Since independence the Congolese state has not benefited its people. Resourcefulness or ‘debrouilardise’ has taken over: everyone tries to figure out how to get by on their own, without expecting much from the state. A kind of supranational authority has gradually been established: non-governmental organisations and the international community entered Congolese society in the late 1980s. Citizens discovered an alternative to the absence of a nation-state supposedly responsible for their security.

Those who remained attached to the ghost of a ‘state’ quickly understood the ‘converts’ to supranational dogma fared better than them. Unaware of how this other reality functioned, they look at it with suspicion mixed with envy. But over time, proponents of the state and the state itself began to adopt those mechanisms they initially found suspicious and use the funds of NGOs to solve problems that fall within their mandates but for which they lack the means. As a result, state sectors have become ‘partners’, if not ‘recipients’, of NGO aid.

When provincial or national authorities impose measures to protect the people, the population will consequently generally suspect a hidden plan to access funding related to the response. This marks both a lack of confidence in authority, power and elites, as well as a spirit of resourcefulness.

The effects of distrust today
Distrust towards authorities includes medical institutions and permeates families. For example, in July 2020, Marie-Noël recounts in her diary how her friend lost his paternal aunt. The aunt was being treated remotely, avoiding medical facilities for fear of being ‘given lethal injections’ and feeding ‘the authorities’ propaganda which states COVID-19 is real when the aunt believed it did not exist in Bukavu’. Her condition deteriorated and, on Marie-Noël’s friend’s advice, the family finally took her to the hospital where she died a few days later. At the hospital she was tested positive for COVID-19. The family was angry and refused to believe their mother had the virus. They began attacking her friend because he had suggested to take her to hospital. Worse still, Marie-Noël’s friend works in the provincial health sector and provides support to the response teams. ‘That’s the crime! He was considered a propaganda agent to generate cases of COVID, at any cost, on behalf of the provincial health authorities,’ she writes.
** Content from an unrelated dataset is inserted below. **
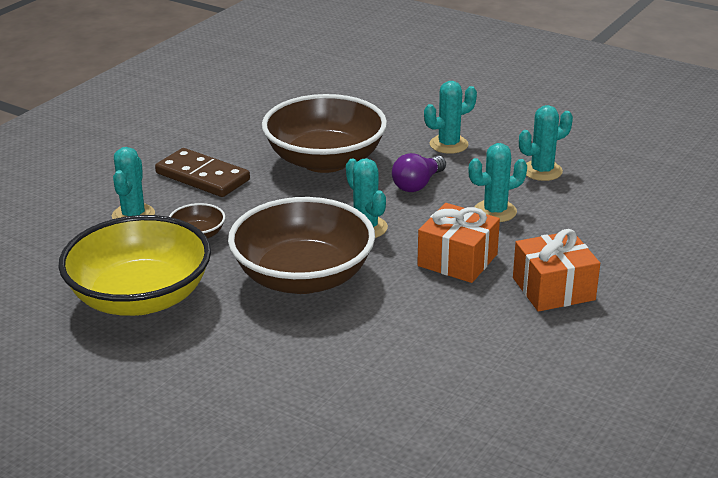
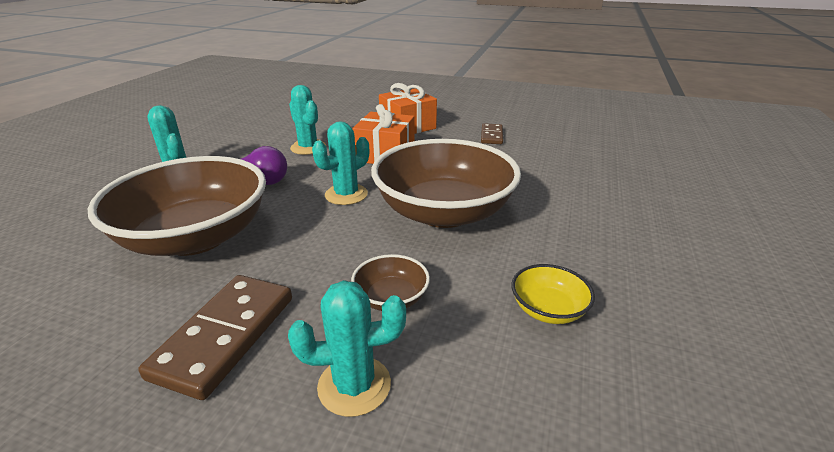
camera: 105 degrees left, 0 degrees up
yellow bowl [58,215,211,316] -> yellow bowl [512,264,595,324], size x0.42
turquoise cactus [519,105,573,181] -> none
none -> brown domino [481,123,503,144]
Distrust towards medical institutions has a long history. In 1965, Fanon wrote in the context of Algeria that Western medical science is part of an oppressive colonial system which produces ambivalence in the colonised. The colonised perceives the doctor, the schoolteacher, the policeman and so on ‘through the haze of an almost organic confusion … The doctor … is never a native doctor but always belongs to the dominant society and very often to the army’ (121). Mistrust and resentment towards medical authorities are thus historically constituted and expand towards the state and international organisations.

When in April 2020 two French doctors suggested on television that a potential vaccine for the coronavirus should first be tested on people in Africa, the colonial logic was obvious. Already during the 2019 Ebola outbreak in Beni, the Congolese Health Minister, Oly Ilunga, also claimed there was a war between pharmaceutical companies trying to introduce an experimental vaccine, which fed people’s fear they will be used as guinea pigs.

It is thus no coincidence Marie-Noël’s friend was accused of ‘manger le covid’, or ‘consuming covid’. Suspicions and distrust towards government and medical authorities should be situated within a long history of interventions, colonialism and racist attitudes towards local populations.